Olhos Malvistos

Corri para o quarto. Juro por Deus, senti, de relance, a respiração asquerosa daquele ser ao meu ouvido. Por vezes tentei me desvincular do mal, mas à medida que envelheço o mal em mim apenas se solidifica. Já tentei tudo, mas hoje, após ser perseguido novamente, criei coragem. De hoje não passa! Peguei uma bebida que estava há muitos dias no quarto e de posse do objeto que me livraria do mal, senti pela primeira vez que minha vida poderia ter paz.

Para ter a paz que eu queria, meu olhar perderia sua luz. Eu estava certo de que ao perder a visão, o demônio que me perseguia iria sumir. Não lembro quando comecei a vê-lo, muito menos em que momento se apoderou de mim. Só sei que não suportava mais. Estava imerso completamente no universo insano, prova disso é o que estava prestes a fazer.

Nervoso! Eu estava muito nervoso, porém decidi que meu ato tresloucado seria visto por mim em um futuro próximo como um ato de misericórdia. Após sentir essa ideia latente, não pude “dormir” até pô-la em prática. Não conseguiria viver mais um minuto sequer vendo aqueles muitos seres sobrenaturais e aterrorizantes. Pensei bem antes, de fato pensei. Minha vida seria mais complicada, mas estava completamente decidido a romper a luz que me permitia ver o sol, pois era a mesma que me jogava no inferno. Meus olhos eram a porta do mal que me possuía, traíram-me mostrando seres que nunca quis ver e o momento de eles pagarem por isso era chegado.

De frente para o espelho vi meu corpo cadavérico, sinal de aparência quase infernal, meus olhos de peixe morto denunciavam que em mim a vida se esvaía, não nego. Olheiras escuras ficaram permanentes em meus olhos. Meu rosto magro denunciava que nos últimos dias não me alimentara direito, a falta de nutrientes cobrou de mim um alto preço.

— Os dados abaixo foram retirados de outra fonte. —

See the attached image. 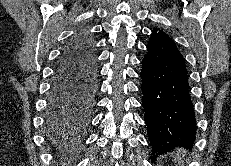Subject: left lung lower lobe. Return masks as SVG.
Returning a JSON list of instances; mask_svg holds the SVG:
<instances>
[{
	"mask_svg": "<svg viewBox=\"0 0 231 166\" xmlns=\"http://www.w3.org/2000/svg\"><path fill=\"white\" fill-rule=\"evenodd\" d=\"M140 75L152 153H167L177 146L192 147L196 119L188 72L176 44L162 30L152 31Z\"/></svg>",
	"mask_w": 231,
	"mask_h": 166,
	"instance_id": "obj_1",
	"label": "left lung lower lobe"
}]
</instances>
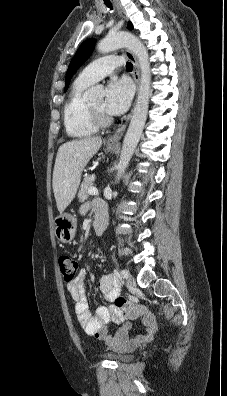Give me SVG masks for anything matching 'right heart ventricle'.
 Returning a JSON list of instances; mask_svg holds the SVG:
<instances>
[{
	"mask_svg": "<svg viewBox=\"0 0 227 396\" xmlns=\"http://www.w3.org/2000/svg\"><path fill=\"white\" fill-rule=\"evenodd\" d=\"M90 85L77 78L64 105V126L70 137L84 138L93 135L98 130V126L92 119L89 103L84 98V91Z\"/></svg>",
	"mask_w": 227,
	"mask_h": 396,
	"instance_id": "right-heart-ventricle-1",
	"label": "right heart ventricle"
}]
</instances>
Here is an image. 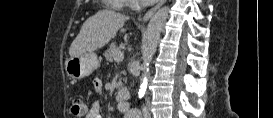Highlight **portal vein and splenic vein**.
<instances>
[{
  "label": "portal vein and splenic vein",
  "mask_w": 273,
  "mask_h": 118,
  "mask_svg": "<svg viewBox=\"0 0 273 118\" xmlns=\"http://www.w3.org/2000/svg\"><path fill=\"white\" fill-rule=\"evenodd\" d=\"M123 59H124V54L121 51L120 52H116L114 54V60L116 62H121V61H123Z\"/></svg>",
  "instance_id": "1"
}]
</instances>
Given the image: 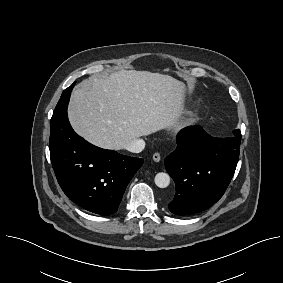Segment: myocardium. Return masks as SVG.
<instances>
[{
  "label": "myocardium",
  "mask_w": 283,
  "mask_h": 283,
  "mask_svg": "<svg viewBox=\"0 0 283 283\" xmlns=\"http://www.w3.org/2000/svg\"><path fill=\"white\" fill-rule=\"evenodd\" d=\"M194 123H195V114H192V115L190 116V118L187 119V120L183 123V125H182L181 128H182V129L190 128L191 126L194 125Z\"/></svg>",
  "instance_id": "myocardium-1"
}]
</instances>
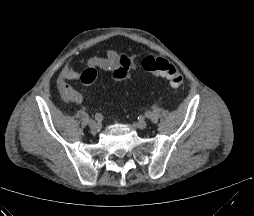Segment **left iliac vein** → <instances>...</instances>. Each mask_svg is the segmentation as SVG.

Nos últimos dias, fui atormentado por um demônio vermelho, ele estava acossado a mim. Sua presença me fazia querer a morte, mas por mais que eu quisesse me libertar desse mal, sentia que precisava saber o que é viver. Estava prisioneiro dos meus olhos, cativo dos olhos malignos que me forçavam a enxergar o que não queria.

Embebi um lenço na bebida e passei no objeto de luz, a tesoura. Sentei-me de frente ao espelho, respirei fundo… Tomei quase meia garrafa da bebida de uma única vez. Abri muito bem o olho direito. Mirei a ponta da tesoura direto na minha pupila e com toda força que possa imaginar finquei-a para libertar-me do mal. Uma dor excruciante e terminal se apoderou de mim, senti um queimar sem igual e desmaiei.

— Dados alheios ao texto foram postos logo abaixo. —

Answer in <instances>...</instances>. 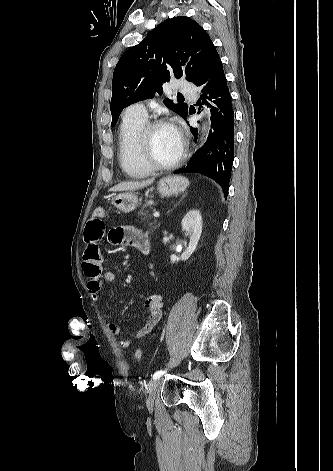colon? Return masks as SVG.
<instances>
[{
    "mask_svg": "<svg viewBox=\"0 0 333 471\" xmlns=\"http://www.w3.org/2000/svg\"><path fill=\"white\" fill-rule=\"evenodd\" d=\"M104 213H105V211H104V209H103L102 207H97V208H95V209L93 210L92 216H93V217H96V218H99V217L104 216ZM134 356H135V358L138 359V360L141 359L142 356H143V351H142V349H140V348L136 349V350H135V353H134Z\"/></svg>",
    "mask_w": 333,
    "mask_h": 471,
    "instance_id": "1",
    "label": "colon"
}]
</instances>
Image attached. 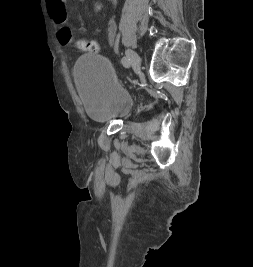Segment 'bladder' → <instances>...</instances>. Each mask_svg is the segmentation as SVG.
<instances>
[{
    "label": "bladder",
    "mask_w": 253,
    "mask_h": 267,
    "mask_svg": "<svg viewBox=\"0 0 253 267\" xmlns=\"http://www.w3.org/2000/svg\"><path fill=\"white\" fill-rule=\"evenodd\" d=\"M74 79L85 113L95 122H109L131 105L130 93L117 80L110 62L101 55H82L74 66Z\"/></svg>",
    "instance_id": "bladder-1"
}]
</instances>
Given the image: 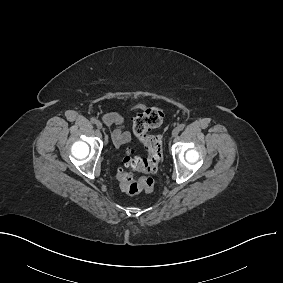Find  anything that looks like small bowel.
<instances>
[{
  "mask_svg": "<svg viewBox=\"0 0 283 283\" xmlns=\"http://www.w3.org/2000/svg\"><path fill=\"white\" fill-rule=\"evenodd\" d=\"M103 122L108 126H115L112 132V141L115 145H122L131 141V134L126 130V119L119 113L108 112L102 116Z\"/></svg>",
  "mask_w": 283,
  "mask_h": 283,
  "instance_id": "1",
  "label": "small bowel"
}]
</instances>
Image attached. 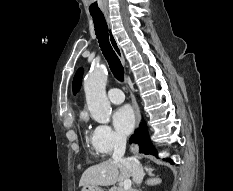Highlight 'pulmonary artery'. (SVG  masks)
Listing matches in <instances>:
<instances>
[{
    "instance_id": "pulmonary-artery-1",
    "label": "pulmonary artery",
    "mask_w": 233,
    "mask_h": 191,
    "mask_svg": "<svg viewBox=\"0 0 233 191\" xmlns=\"http://www.w3.org/2000/svg\"><path fill=\"white\" fill-rule=\"evenodd\" d=\"M108 99L114 104H120L124 101L125 96L118 88H111L108 91Z\"/></svg>"
}]
</instances>
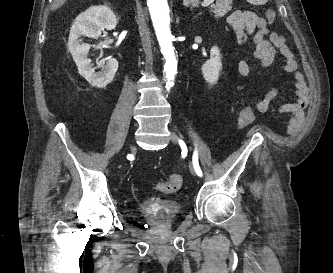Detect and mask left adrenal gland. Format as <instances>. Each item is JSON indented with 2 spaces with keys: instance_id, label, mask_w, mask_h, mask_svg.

Quando recobrei a razão, pensei que não teria coragem de continuar com a tortura necessária. Tomei todo o restante da bebida e enquanto fazia uma tentativa de curativo senti que poderia de fato morrer. Apunhalei a tesoura no outro olho, o sangue jorrou quente. Eu estava totalmente anestesiado. Não sei qual mazela me fez adormecer, mas não senti dor. Se alguém me visse daquele jeito fugiria, pois de fato eu estava possuído.

Senti um frio na espinha, alguém estava no meu quarto, mas pela primeira vez não fugi, eu não podia vê-lo e por mais que estivesse com medo senti uma paz. Esse sentimento durou pouco, pois os meus sentidos adormecidos acordaram. Um hálito fétido baforou em meu rosto, fiquei imóvel, completamente paralisado e por mais que tentasse meus músculos não se moveram. Não pude correr. Uma risada macabra ecoou no meu quarto e fez todo o meu corpo se arrepiar, soltei um gemido de lamento do fundo de minha alma, e fiquei completamente sufocado pelo espanto.

Senti algo grotesco tocar-me a pele. Algo gelado repleto de ondulações e escamas. Esse toque deixou um líquido pegajoso e nojento no meu braço. Um cheiro de enxofre tomou conta do quarto impossibilitando-me de respirar direito. Tateei minhas mãos na mesa, buscando o copo com água, bebi-o de uma única vez. Confesso que meu estômago revirou por completo. Um gosto amargo, gosto de sepultura, tomou conta do meu paladar e meu pobre organismo repeliu o pouco que continha em meu estômago.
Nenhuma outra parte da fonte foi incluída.